Design and methods: Ten cell preparations were obtained from patients in the chronic phase, five from those in myeloid blast crisis and five from those in the lymphoid acute phase. Moreover, bone marrow CD34+ cells, purified from healthy subjects and patients with chronic myelogenous leukemia (both during chronic and acute phases), were analyzed. The investigated genes were RB1, p53 and six cyclin-dependent kinase inhibitor genes (p15INK4B, p16INK4A, p18INK4C, p21WAF1/CIP1, p27Kip1, p57Kip2).

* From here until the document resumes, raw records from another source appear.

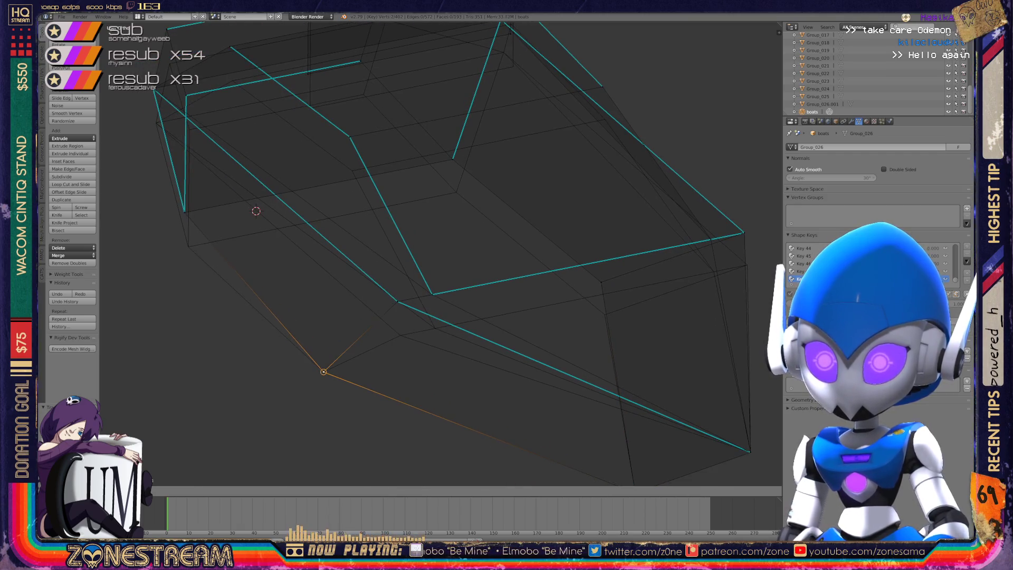
key("ctrl+space")
right_click(397, 301)
right_click(400, 335)
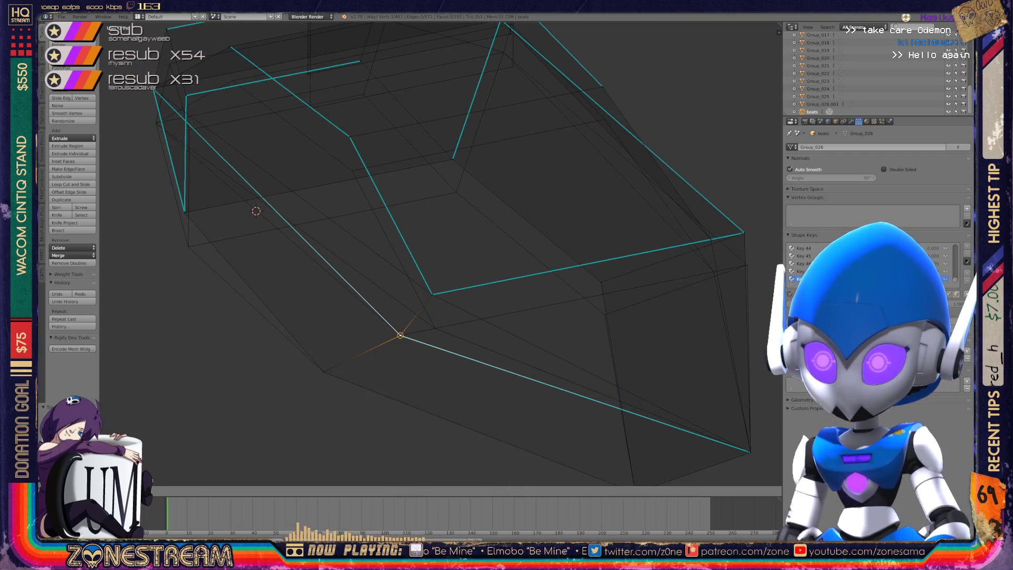
key("g")
key("x")
middle_click_drag(432, 264, 322, 277)
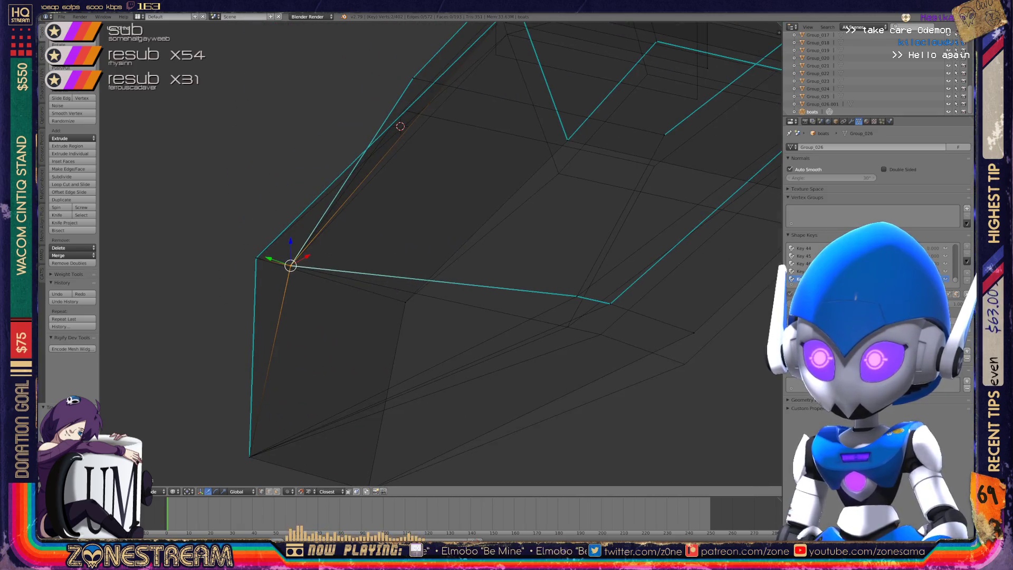
Drag two vertices on the cyan edge down onto the edge line.
right_click(576, 296)
key("g")
left_click(567, 326)
right_click(610, 304)
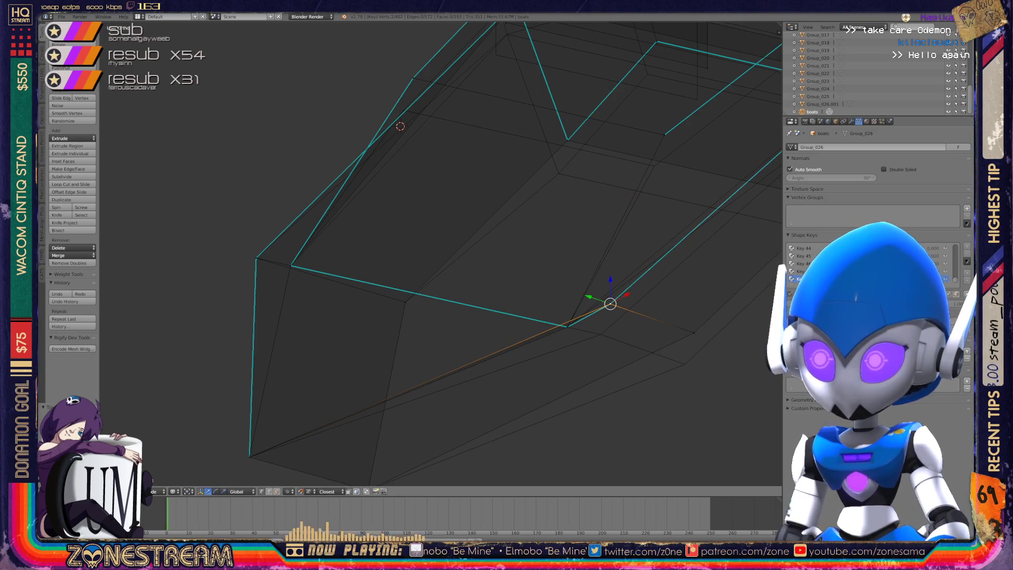
key("g")
left_click(599, 332)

Results: We found that none of these genes is structurally altered in either the chronic or acute phases, with the single exception of the p16INK4A gene, which was homozygously deleted in 1 case of lymphoid evolution. p57Kip2 expression is down-regulated during the evolution towards the blast crisis both in malignant and CD34+ cells. In addition, a significant up-regulation of p15INK4B gene expression is observable during the development of the acute phase of malignancy.
Interpretations and conclusions: The transcriptional modulation of some cyclin-dependent kinase inhibitors might contribute to the fatal blast crisis of chronic myelogenous leukemia.